My job applications clearly have been failing me lately and my CV is on so many websites I can barely keep track of them all. This afternoon I got a call from a chap in an office firm, offering me six hours of work tomorrow at an exceptionally decent wage. From the moment I picked up the call things spiralled out of my control, the ball entirely in his court. My reaction was dumbfounded, definitely dumbfounded.
See, he started off with "are you so and so" and "can you work tomorrow" and all sorts of questions that I answered as they came. However, I gave my answers without the context, without the full details that he had, so that by the time I did have the full picture I had made a commitment to something I was unable to give my commitment to, all because the caller never set the groundwork for our conversation.

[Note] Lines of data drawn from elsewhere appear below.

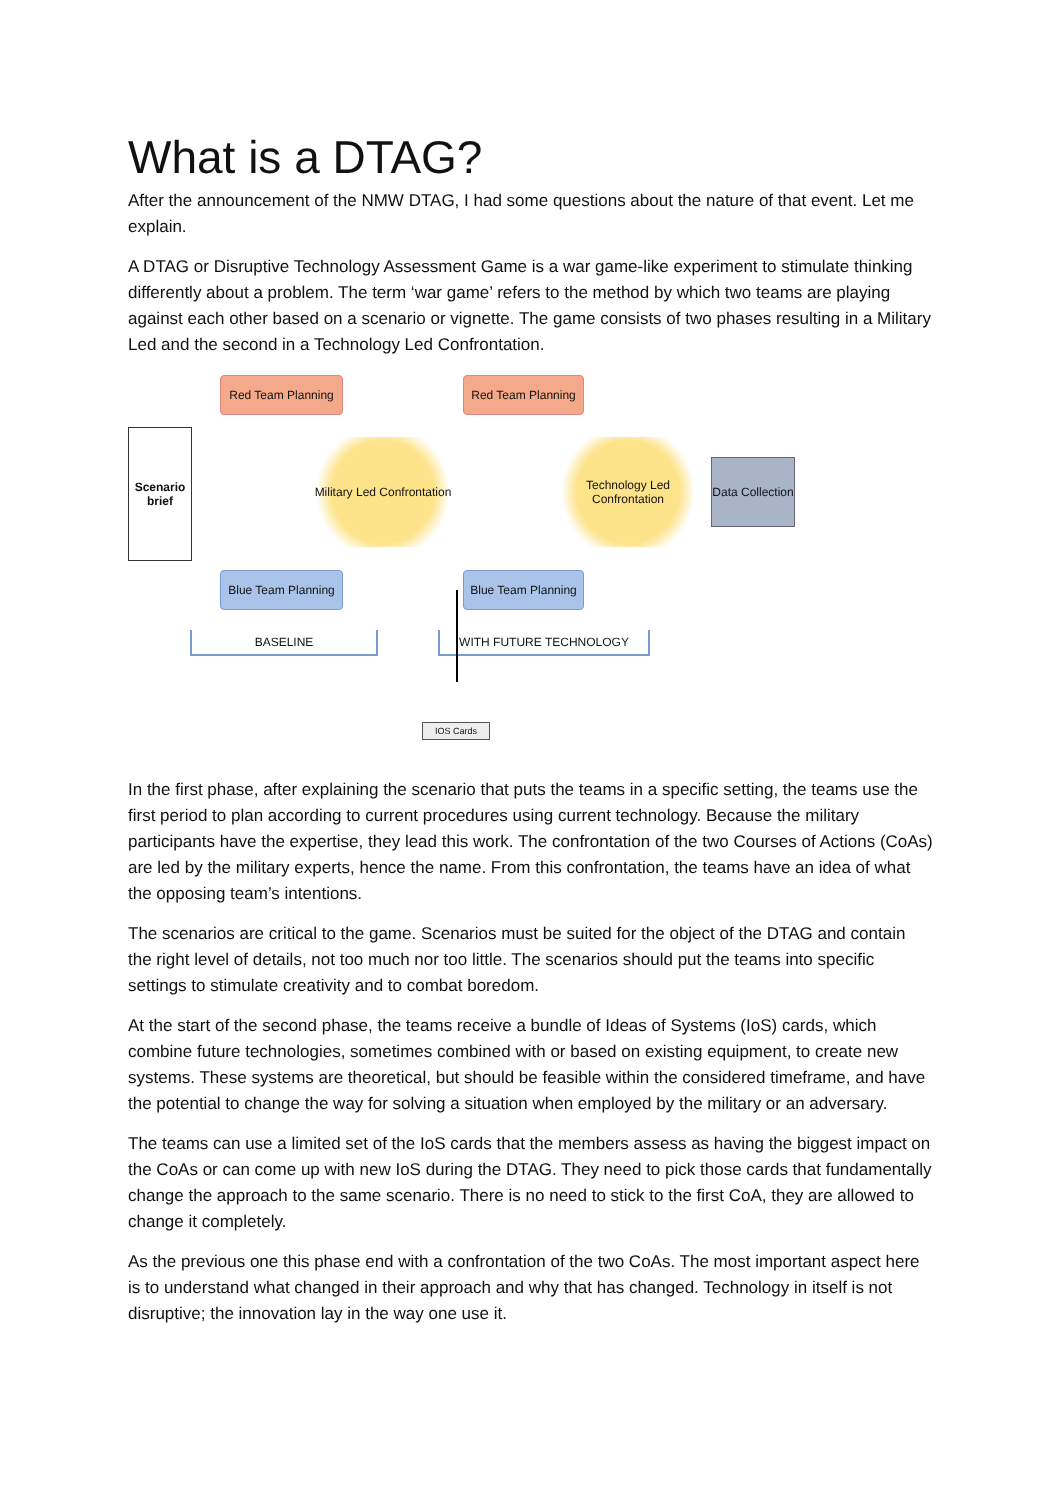What is a DTAG?
After the announcement of the NMW DTAG, I had some questions about the nature of that event. Let me explain.
A DTAG or Disruptive Technology Assessment Game is a war game-like experiment to stimulate thinking differently about a problem. The term ‘war game’ refers to the method by which two teams are playing against each other based on a scenario or vignette. The game consists of two phases resulting in a Military Led and the second in a Technology Led Confrontation.
Scenario brief
Red Team Planning
Military Led Confrontation
Blue Team Planning
Red Team Planning
Technology Led Confrontation
Blue Team Planning
Data Collection
BASELINE WITH FUTURE TECHNOLOGY
IOS Cards
In the first phase, after explaining the scenario that puts the teams in a specific setting, the teams use the first period to plan according to current procedures using current technology. Because the military participants have the expertise, they lead this work. The confrontation of the two Courses of Actions (CoAs) are led by the military experts, hence the name. From this confrontation, the teams have an idea of what the opposing team’s intentions.
The scenarios are critical to the game. Scenarios must be suited for the object of the DTAG and contain the right level of details, not too much nor too little. The scenarios should put the teams into specific settings to stimulate creativity and to combat boredom.
At the start of the second phase, the teams receive a bundle of Ideas of Systems (IoS) cards, which combine future technologies, sometimes combined with or based on existing equipment, to create new systems. These systems are theoretical, but should be feasible within the considered timeframe, and have the potential to change the way for solving a situation when employed by the military or an adversary.
The teams can use a limited set of the IoS cards that the members assess as having the biggest impact on the CoAs or can come up with new IoS during the DTAG. They need to pick those cards that fundamentally change the approach to the same scenario. There is no need to stick to the first CoA, they are allowed to change it completely.
As the previous one this phase end with a confrontation of the two CoAs. The most important aspect here is to understand what changed in their approach and why that has changed. Technology in itself is not disruptive; the innovation lay in the way one use it.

This led to some awkward, embarrassing dismissals down the line. The gist of the call was that he worked at an office a great distance from where I live, needed a temp cleaner to come in for a shift tomorrow and had seen my CV on one of my many website profiles. He'd called my number and gotten me to agree without actually giving me time to make an informed decision, such is the power of his position.

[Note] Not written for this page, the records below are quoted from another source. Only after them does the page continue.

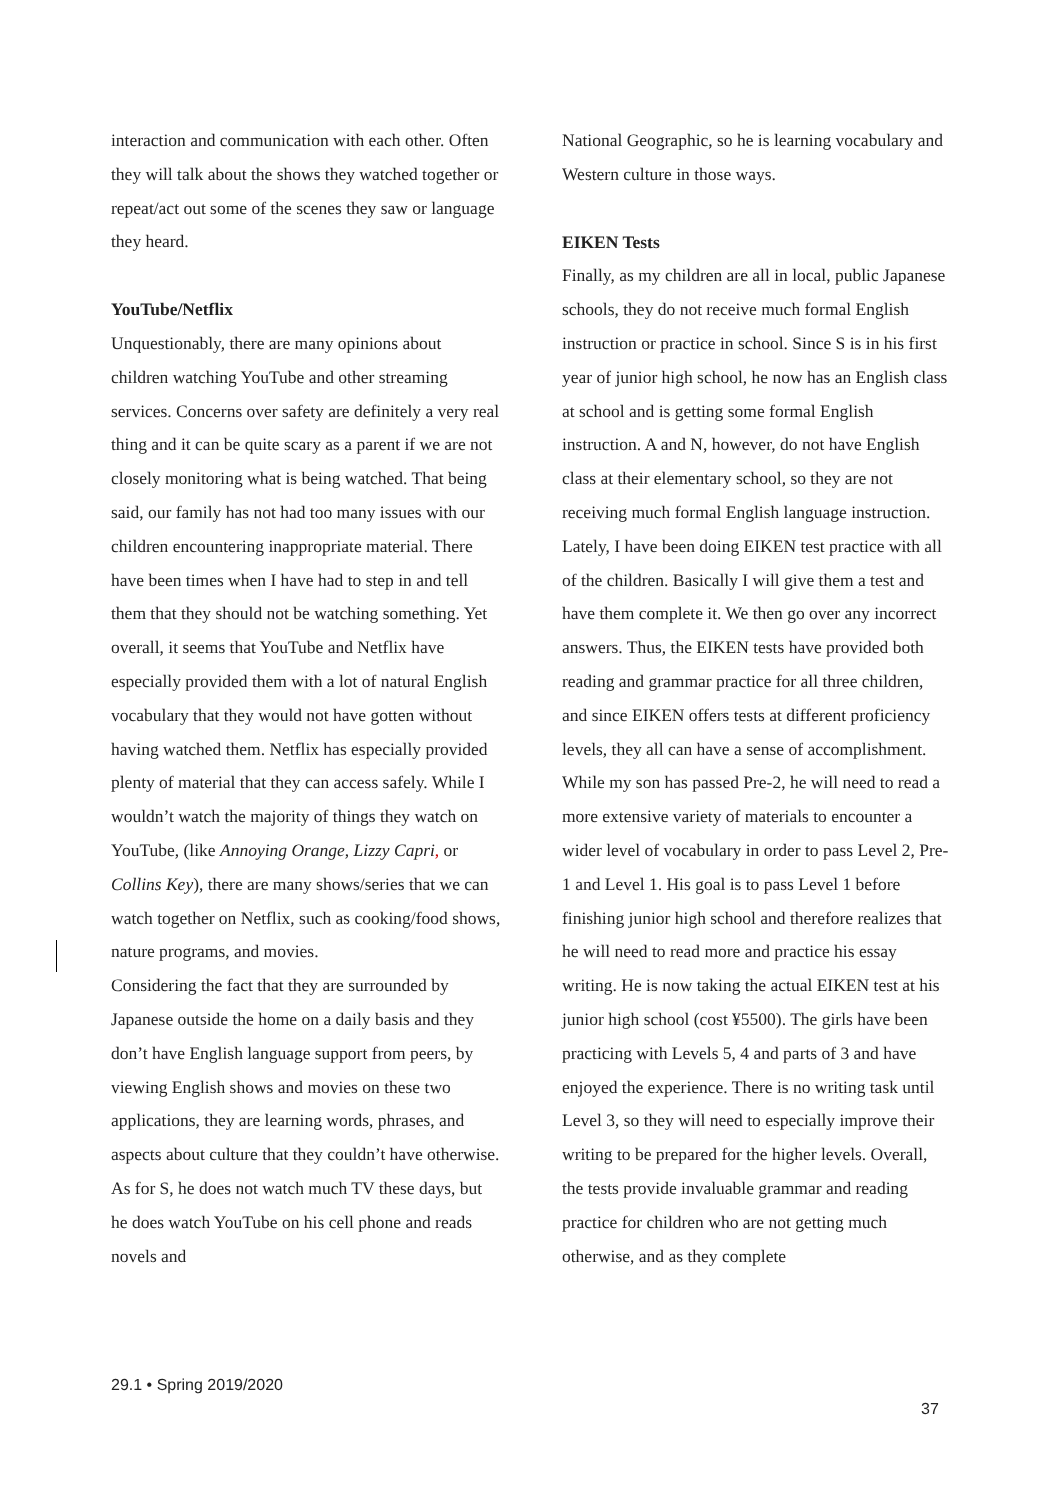interaction and communication with each other. Often they will talk about the shows they watched together or repeat/act out some of the scenes they saw or language they heard.
YouTube/Netflix
Unquestionably, there are many opinions about children watching YouTube and other streaming services. Concerns over safety are definitely a very real thing and it can be quite scary as a parent if we are not closely monitoring what is being watched. That being said, our family has not had too many issues with our children encountering inappropriate material. There have been times when I have had to step in and tell them that they should not be watching something. Yet overall, it seems that YouTube and Netflix have especially provided them with a lot of natural English vocabulary that they would not have gotten without having watched them. Netflix has especially provided plenty of material that they can access safely. While I wouldn’t watch the majority of things they watch on YouTube, (like Annoying Orange, Lizzy Capri, or Collins Key), there are many shows/series that we can watch together on Netflix, such as cooking/food shows, nature programs, and movies.
Considering the fact that they are surrounded by Japanese outside the home on a daily basis and they don’t have English language support from peers, by viewing English shows and movies on these two applications, they are learning words, phrases, and aspects about culture that they couldn’t have otherwise. As for S, he does not watch much TV these days, but he does watch YouTube on his cell phone and reads novels and
National Geographic, so he is learning vocabulary and Western culture in those ways.
EIKEN Tests
Finally, as my children are all in local, public Japanese schools, they do not receive much formal English instruction or practice in school. Since S is in his first year of junior high school, he now has an English class at school and is getting some formal English instruction. A and N, however, do not have English class at their elementary school, so they are not receiving much formal English language instruction. Lately, I have been doing EIKEN test practice with all of the children. Basically I will give them a test and have them complete it. We then go over any incorrect answers. Thus, the EIKEN tests have provided both reading and grammar practice for all three children, and since EIKEN offers tests at different proficiency levels, they all can have a sense of accomplishment. While my son has passed Pre-2, he will need to read a more extensive variety of materials to encounter a wider level of vocabulary in order to pass Level 2, Pre-1 and Level 1. His goal is to pass Level 1 before finishing junior high school and therefore realizes that he will need to read more and practice his essay writing. He is now taking the actual EIKEN test at his junior high school (cost ¥5500). The girls have been practicing with Levels 5, 4 and parts of 3 and have enjoyed the experience. There is no writing task until Level 3, so they will need to especially improve their writing to be prepared for the higher levels. Overall, the tests provide invaluable grammar and reading practice for children who are not getting much otherwise, and as they complete
29.1 • Spring 2019/2020
37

There are plenty of people like me out there in the world, people desperately in need of money and work, willing to drop everything to take the offer. He doesn't need to be frank with me. He will take yes or no and move on, whereas I need time to consider yes and no, then make my decision. He doesn't need to give me that time, so I was in a bind.
Taking the shift would cause a lot of problems for me. A lot. It was more hassle than it was worth. If it had been a part-time or full-time work offer, if it had been an invite to an interview, I would have agreed since it would give me time to suss them out, figure if I wanted to work for them and sort out of the minor details, like travel. Plus, I would have time to gather the things he needed from me, credentials and references. He put me on the spot and I panicked.
Of course, he is looking for a quick, temp hire who will come in when summoned, work and leave. He doesn't care that I need to clear my schedule, contact my references, figure out how I'm getting there. He doesn't care that his call is an inconvenience to me. He doesn't care that it's short notice. If I say no, there are plenty others to take my place. By the time I figured out I wasn't in a position to say yes, it was too late.
This led to the most embarrassing conclusion to a phone conversation I have ever had. My cheeks are still burning. To turn him down, to back-track after I had answered his stand-alone, misleading questions I had to flounder. I had to come up with an excuse that was plausible, yet assertive and said with absolute certainty that I could not work for them tomorrow, even temporarily. I couldn't just say "no, that's not what I'm looking to do" or anything, because that is too simple, too straightforward. I had to over complicate things.
So I made up flimsy excuses that he shot through easily and effortlessly. I began to stammer as I realised I wasn't going to get off easily. We batted around a few problems/solutions (hey, my Dad always accused me of making problems where there are none). Eventually, he knew I was reluctant to do the shift and told me bluntly that he'd find someone else and hung up.
I've been feeling the chagrin ever since, my cheeks aflame with the horror of it all. I often forget that, at the end of the day, it is my choice to work somewhere, as much as it is the company's choice to hire me. We both need to figure out if we'd be good for our interests. Being summoned out of the blue to do work is not in my interest, no matter how good the pay.
I think I need to work on executing conversations and deals better. Sheesh.